Ферменты, очищенные из эритроцитов и
плаценты человека, имеют идентичные рН-оптимумы, изоэлектрнческие точки и
молекулярные массы, но отличаются по сродству к субстратам и могут быть
разделены с помощью гель-декстрановой хроматографии [Blume et al, 1973].
Известны два метода определения
активности:
1. Галактозу инкубируют при 37° в
течение 60 мин в трис-буфере рН 8,0 с образцом, сернокислой магнезией и АТФ.
Количество остающейся галактозы измеряют при добавлении галакто-зодегидрогеназы
и НАД по изменению в поглощении НАД-Н при 340 нм. Количество образующегося
НАД-Н пропорционально количеству непрореагировавшей галактозы.

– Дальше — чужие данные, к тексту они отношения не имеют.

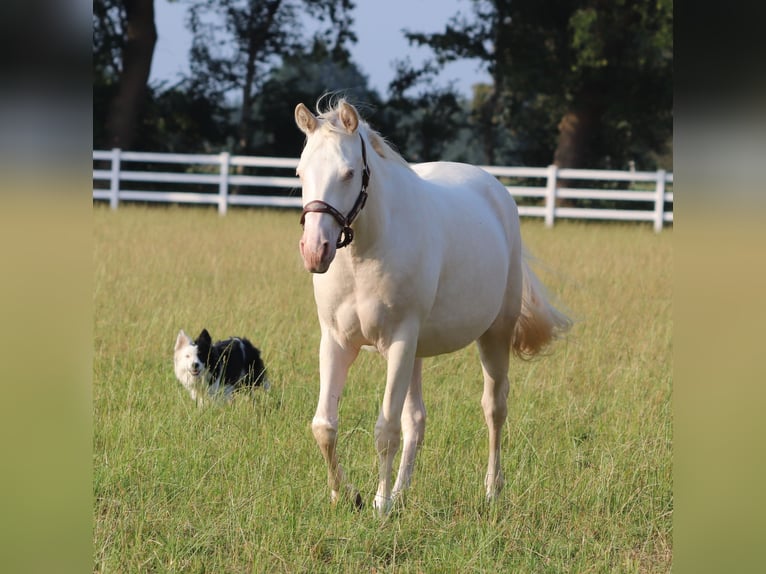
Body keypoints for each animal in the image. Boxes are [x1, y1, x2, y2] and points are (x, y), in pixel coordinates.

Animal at [294, 98, 572, 516]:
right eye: (300, 173)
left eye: (348, 173)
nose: (315, 251)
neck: (365, 255)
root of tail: (496, 192)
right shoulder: (337, 342)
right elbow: (324, 426)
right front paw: (346, 495)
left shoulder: (399, 341)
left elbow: (385, 430)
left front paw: (379, 506)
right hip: (417, 353)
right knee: (417, 419)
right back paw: (401, 492)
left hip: (493, 336)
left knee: (494, 408)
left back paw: (491, 490)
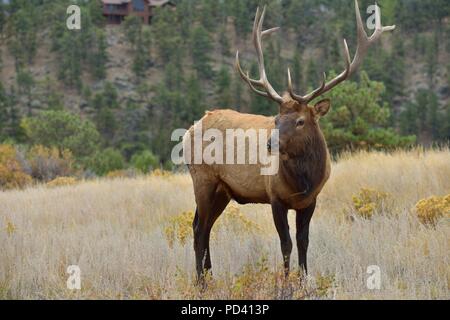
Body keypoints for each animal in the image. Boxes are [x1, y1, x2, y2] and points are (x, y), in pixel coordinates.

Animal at [185, 0, 394, 280]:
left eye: (300, 121)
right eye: (276, 119)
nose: (269, 144)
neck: (303, 181)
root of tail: (189, 129)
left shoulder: (310, 201)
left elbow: (303, 241)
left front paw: (304, 279)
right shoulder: (276, 197)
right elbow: (286, 243)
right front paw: (285, 282)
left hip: (223, 190)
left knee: (204, 227)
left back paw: (210, 277)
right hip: (203, 179)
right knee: (198, 229)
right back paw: (201, 282)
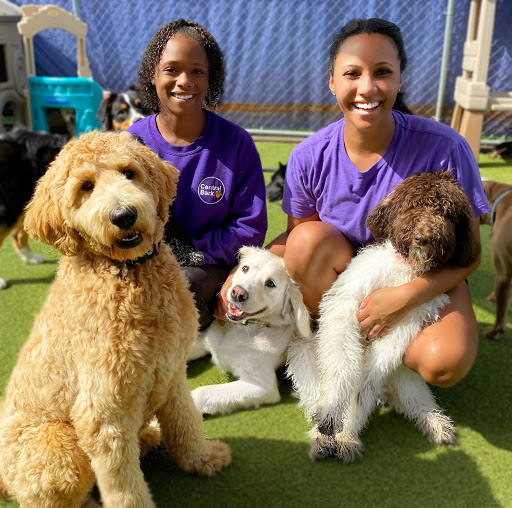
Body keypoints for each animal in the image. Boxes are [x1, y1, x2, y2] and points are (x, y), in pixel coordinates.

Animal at [188, 246, 308, 416]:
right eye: (245, 268)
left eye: (270, 283)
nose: (238, 293)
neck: (243, 329)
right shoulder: (203, 341)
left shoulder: (262, 385)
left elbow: (201, 393)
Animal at [288, 173, 480, 462]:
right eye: (414, 205)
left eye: (446, 213)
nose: (423, 237)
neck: (405, 271)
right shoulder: (346, 303)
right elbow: (343, 369)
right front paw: (332, 417)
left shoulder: (405, 323)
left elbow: (362, 389)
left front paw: (346, 433)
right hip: (303, 354)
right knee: (316, 397)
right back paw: (321, 437)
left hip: (405, 376)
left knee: (413, 401)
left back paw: (433, 423)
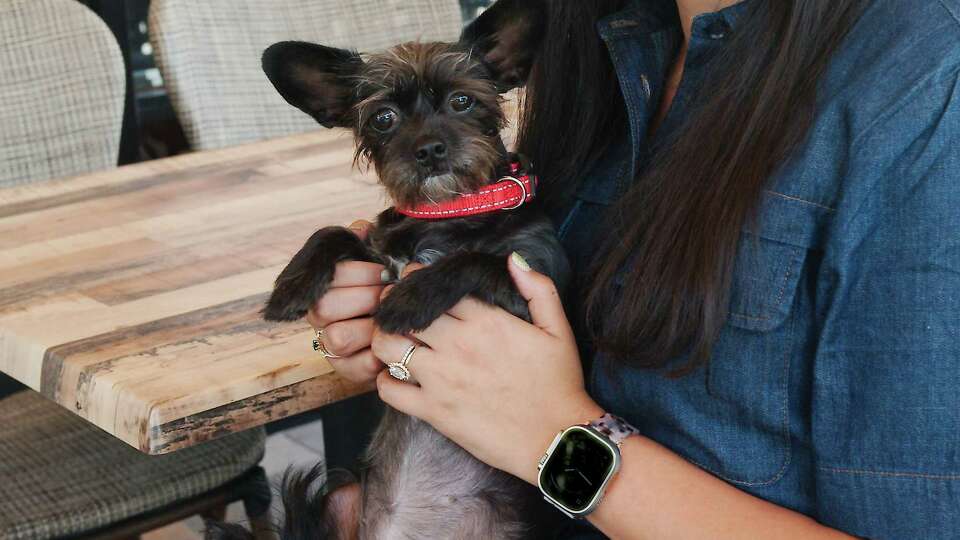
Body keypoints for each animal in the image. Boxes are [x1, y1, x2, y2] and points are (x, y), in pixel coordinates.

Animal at [205, 2, 568, 536]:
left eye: (462, 100)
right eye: (383, 118)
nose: (430, 149)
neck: (448, 215)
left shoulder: (535, 284)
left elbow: (477, 259)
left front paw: (409, 300)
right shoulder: (378, 254)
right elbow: (334, 231)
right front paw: (290, 288)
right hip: (339, 497)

2. Галактозу-1-14С инкубируют при 37° в
трис-буфере рН 7,4 либо с суспензией эритроцитов и глюкозой или с гемолизатом,
АТФ и сернокислой магнезией в течение 2-60 мин. Меченый га-лактозо-1-фосфат
отделяют от инкубационной смеси с помощью ионообменной хроматографии и затем
оценивают радиоактивность этого продукта [Robinson, 1963; Ng et al, 1965;
Gitzelmann, 1967; Beutler et al, 1971].
Фермент найден в печени, эритроцитах,
лейкоцитах и культуре кожных фибробластов. При классической форме болезни
выявлена недостаточность фермента во всех исследуемых тканях [Kalckar et al,
1956]. Имеется несколько форм фермента, которые различаются электрофоретически
и при исследовании другими методами. Хорошо известный тип Duarte [Beutler et
al, 1965] отличается большей подвижностью, чем нормальный фермент, при рН 8,0 в
трис-буфере. При легкой форме заболевания у гомозигот выявляется половина
нормальной ферментативной активности в эритроцитах. Тип Los Angelos [Ng et al,
1973] также электрофоретически более подвижен, имеет высокую активность и не
связан с заболеванием. Тип Rennes [Shapira Kaplan, 1969] недостаточно активен,
электрофоретически менее подвижен и связан с клиническими проявлениями болезни
и галактоземией. Галактоземия наблюдается и при индийском варианте, связанным с
нестабильностью фермента [Chako et al, 1971].